Volta Elaine com a agenda e caneta.

ELAINE: Aqui está a agenda.
RIVALDA: (Ao telefone) Pra quando? Amanhã às três horas?
ELAINE: Da tarde ou da madrugada?
RIVALDA: (Ao telefone) Da tarde ou de madrugada? Da tarde.
ELAINE: (Olhando a agenda) Só tem pras quatro.
RIVALDA: (Ao telefone) Só tem pras quatro. Pode ser? Pode então? OK.
ELAINE: (Marcando na agenda) Tá marcado?
RIVALDA: (Ao telefone) Qual o endereço? Rua dos ingleses, número 33.
ELAINE: (Marcando na agenda) Rua dos ingleses, número 33.
RIVALDA: (Ao telefone) Claro que sabemos. Nós estamos ai dia sim, dia não. Esse local é muito procurado.
ELAINE: Pergunta logo o nome do que fez a passagem. Que saco.
RIVALDA: (Ao telefone) Querida eu preciso perguntar... Quem fez a passagem? Qual o nome? Ah são dois. É um casal.
ELAINE: Fala então que o valor é dobrado.

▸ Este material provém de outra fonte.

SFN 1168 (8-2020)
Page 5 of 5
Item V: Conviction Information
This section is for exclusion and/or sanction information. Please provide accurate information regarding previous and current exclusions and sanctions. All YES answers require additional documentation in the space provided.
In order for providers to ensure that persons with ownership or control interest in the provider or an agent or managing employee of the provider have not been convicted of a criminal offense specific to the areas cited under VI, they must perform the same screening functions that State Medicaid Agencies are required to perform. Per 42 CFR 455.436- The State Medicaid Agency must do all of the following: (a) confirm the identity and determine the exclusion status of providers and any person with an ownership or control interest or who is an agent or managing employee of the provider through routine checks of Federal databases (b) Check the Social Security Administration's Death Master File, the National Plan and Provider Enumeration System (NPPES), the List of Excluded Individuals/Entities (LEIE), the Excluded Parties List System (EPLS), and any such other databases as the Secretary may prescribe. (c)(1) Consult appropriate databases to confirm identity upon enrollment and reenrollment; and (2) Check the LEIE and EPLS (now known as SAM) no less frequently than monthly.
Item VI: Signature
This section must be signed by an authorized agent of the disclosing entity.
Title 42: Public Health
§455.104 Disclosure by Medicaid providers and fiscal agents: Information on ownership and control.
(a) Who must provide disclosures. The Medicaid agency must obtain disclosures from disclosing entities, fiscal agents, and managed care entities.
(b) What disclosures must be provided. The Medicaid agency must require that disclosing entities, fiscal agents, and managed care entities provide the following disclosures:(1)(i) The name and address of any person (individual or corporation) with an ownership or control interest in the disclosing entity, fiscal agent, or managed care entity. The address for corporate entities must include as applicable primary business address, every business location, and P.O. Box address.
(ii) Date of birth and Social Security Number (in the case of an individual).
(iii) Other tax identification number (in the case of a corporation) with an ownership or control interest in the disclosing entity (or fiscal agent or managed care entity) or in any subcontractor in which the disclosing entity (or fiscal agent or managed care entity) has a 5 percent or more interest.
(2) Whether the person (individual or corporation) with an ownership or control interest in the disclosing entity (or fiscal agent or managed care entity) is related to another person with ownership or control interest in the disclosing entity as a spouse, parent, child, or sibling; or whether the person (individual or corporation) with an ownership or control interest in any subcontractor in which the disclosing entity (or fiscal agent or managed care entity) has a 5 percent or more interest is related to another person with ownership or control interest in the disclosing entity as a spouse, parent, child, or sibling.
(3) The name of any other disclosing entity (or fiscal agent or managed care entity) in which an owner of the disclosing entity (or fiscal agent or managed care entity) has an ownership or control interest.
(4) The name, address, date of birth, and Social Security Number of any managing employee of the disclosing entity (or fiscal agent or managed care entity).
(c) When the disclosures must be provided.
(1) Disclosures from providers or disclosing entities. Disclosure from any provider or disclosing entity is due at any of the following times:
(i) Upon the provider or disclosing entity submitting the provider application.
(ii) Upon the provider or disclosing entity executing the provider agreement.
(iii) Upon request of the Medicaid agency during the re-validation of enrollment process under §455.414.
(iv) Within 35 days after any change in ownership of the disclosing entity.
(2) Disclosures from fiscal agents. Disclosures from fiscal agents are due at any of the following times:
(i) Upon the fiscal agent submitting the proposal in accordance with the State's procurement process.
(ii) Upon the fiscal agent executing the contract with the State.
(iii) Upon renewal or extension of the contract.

RIVALDA: (Ao telefone) Temos que cobrar por dois. Absudo que nada. Sendo dois velórios, temos que cobrar dois serviços.
ELAINE: Claro. Se forem dois mortos, temos que cobrar por dois. Olha só a folgada.
RIVALDA: (Ao telefone) Podemos até negociar um desconto, mas a taxa é pra dois mortos. Por favor...
ELAINE: Que saco. Manda parar de chorar e dá logo o nome dos que fizeram a passagem. Esse povo chora. A morte faz parte da vida. Uns nascem e outros morrem.
RIVALDA: (Ao telefone) Eu entendo querida que é um momento de dor, mas esse é nosso ganha pão, se vamos chorar pra dois mortos, temos que cobrar por dois... Sim. Isso mesmo. Nós temos três kits: Choro contido com soluço. Choro desesperado com gritos. E choro desesperado seguido de desmaio...
ELAINE: Com desmaio é o mais caro e fala que tem que ter espaço. Dá ultima vez, quando fui desmaiar o espaço era tão pequeno que bati com a cabeça numa pilastra e chorei de verdade, de tanta dor que senti.  Puta que pariu.
RIVALDA: (Ao telefone) O choro contido com soluço custa duzentos reais, mas pra senhora pode ficar por trezentos, já que são dois. Nós ficamos por volta de uma hora. Chegamos, cumprimentamos todo mundo que está por ali, depois nos dirigimos às beiradas do caixão, olhamos bem firme pro morto e começamos a chorar baixinho, bem baixinho, depois o choro se transforma em soluços. Sim. Sim. É bem convincente.
ELAINE: Convincente? Fala pra ela que temos registro profissional.
RIVALDA: (Ao telefone) Temos DRT sim. DRT é o registro para atrizes...
ELAINE: Fizemos banca e tudo.
RIVALDA: (Ao telefone) O choro desesperado com grito está por quatrocentos reais, mas pra senhora sai por seicentos... Ué por que são dois lembra?
ELAINE: Não acredito que ela tá achando caro.
RIVALDA: (Ao telefone) Nós ficamos por volta de hora e meia...
ELAINE: É que a preparação desse leva mais tempo, afinal a dor da perda vai num crescendo.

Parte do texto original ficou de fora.